Photo courtesy of Rey Rosa Photography
A lot of people draw their line in the sand when it comes to street art versus writing. You are a person I always bring up in those conversations, because, again, you are not quite a street artist nor are you vying for what writers are after and the bulk of your work is free-hand. You exist in your own category of “other.”
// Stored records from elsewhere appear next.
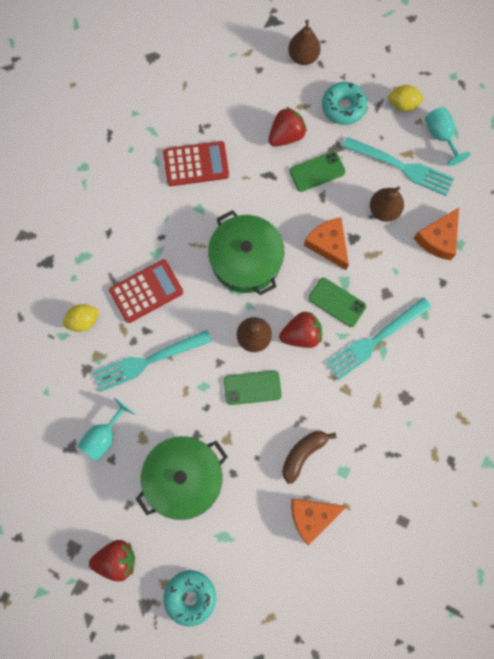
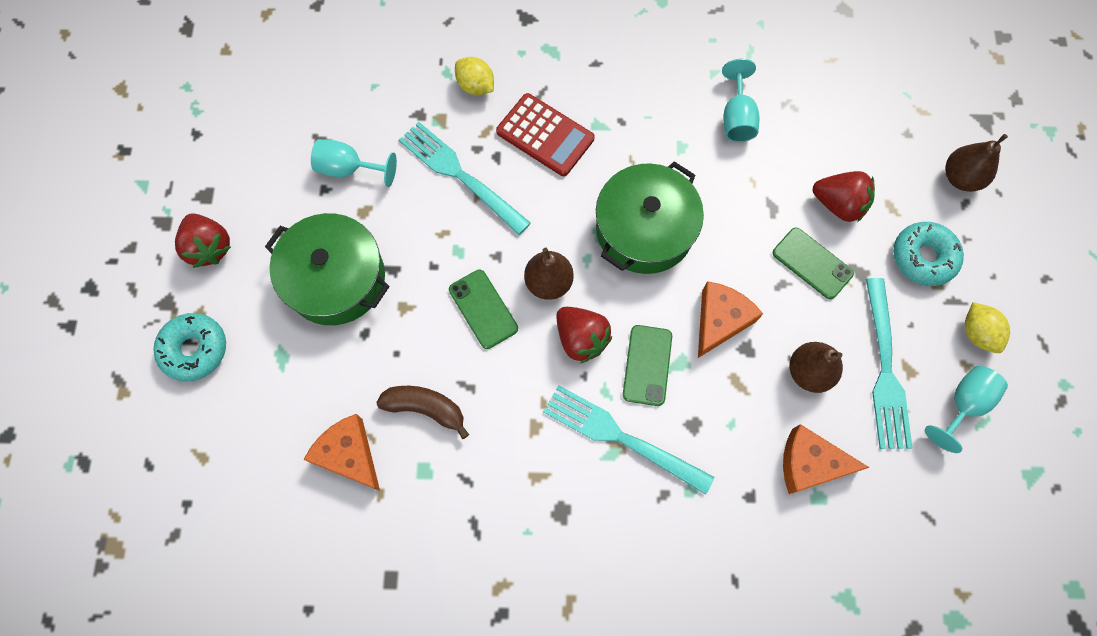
camera: 65 degrees right, 5 degrees down
red calculator [163,141,229,186] -> turquoise goblet [722,59,759,142]

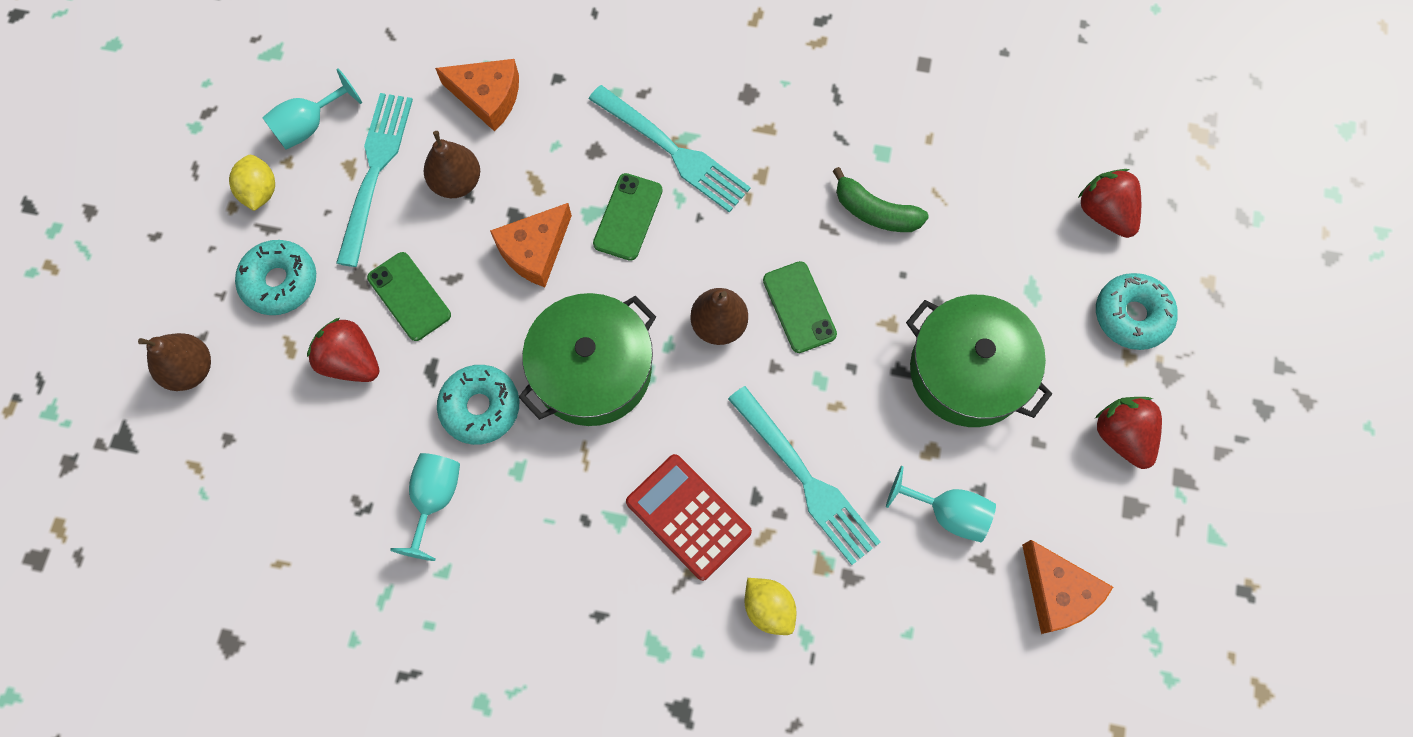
camera: 170 degrees left, 0 degrees up
orange cheese [303,414,380,491] -> orange cheese moved to [1022,540,1113,634]
brown banana [376,386,469,439] -> green banana [833,167,929,232]
red strawberry [556,307,612,363] -> red strawberry moved to [1078,169,1141,238]
none -> turquoise donut [437,365,519,445]

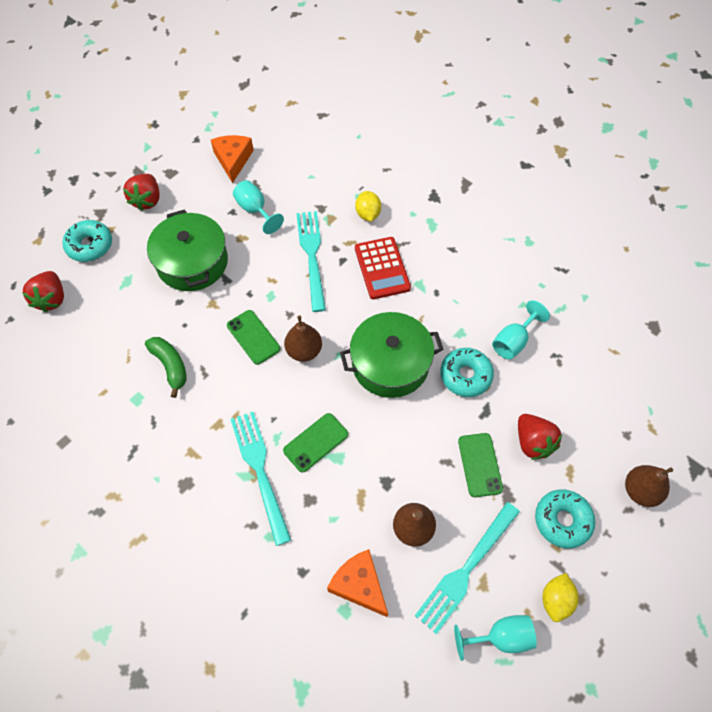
camera: 150 degrees left, 10 degrees down
orange cheese [490,203,572,287] -> none
green phone [763,261,837,353] -> green phone turned 45 degrees counterclockwise [227,310,280,365]

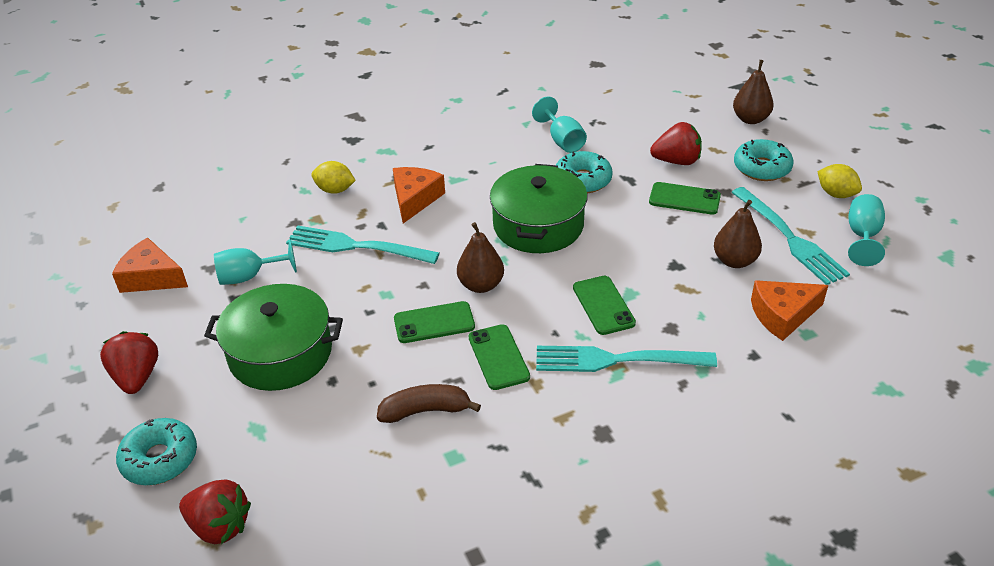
camera: 65 degrees left, 20 degrees down
red strawberry [123,174,159,211] -> red strawberry turned 135 degrees counterclockwise [100,331,158,394]
green banana [145,337,187,398] -> brown banana [377,384,481,423]
red calculator [355,237,411,299] -> orange cheese [393,167,445,223]
none -> green phone [469,324,530,390]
I appreciate that. Yeah, and doing it by hand is just really my preferred method. I will use spraypaint from time to time for speed, but I really prefer a brush in my hand. It’s just a lot sexier—if that makes any sense—to be pulling a line with a brush than having a mask and using a spraycan. It’s just not my style. But, I’ll actually be using spraypaint on this wall for LoMan. I like to have as many techniques in my toolbox as possible. There are some things that I like to use as much as possible and then there are some things I have in reserve just in case the situation requires it.
Like a ninja.
Totally. I used to be much more of a purist about things, and now I think it’s just foolish not to use every technique and technology available to get the desired effect because it’s not easy [laughs] so you might as well not make it any harder on yourself. If there is a way of making it more efficient or you can simply make a better piece of art, then you should take advantage of it.
Would you say that you are bewitched by process?
Yeah. I think so. I’m pretty obsessed with process. I’m always trying new processes and new techniques in the studio and outdoors. You know, we were talking about alchemy: I definitely think that there is an alchemy to image making, and I’m always trying to tap into more of that secret knowledge.
Beau Stanton’s LoMan mural will be located at 3rd Street and 2nd Ave.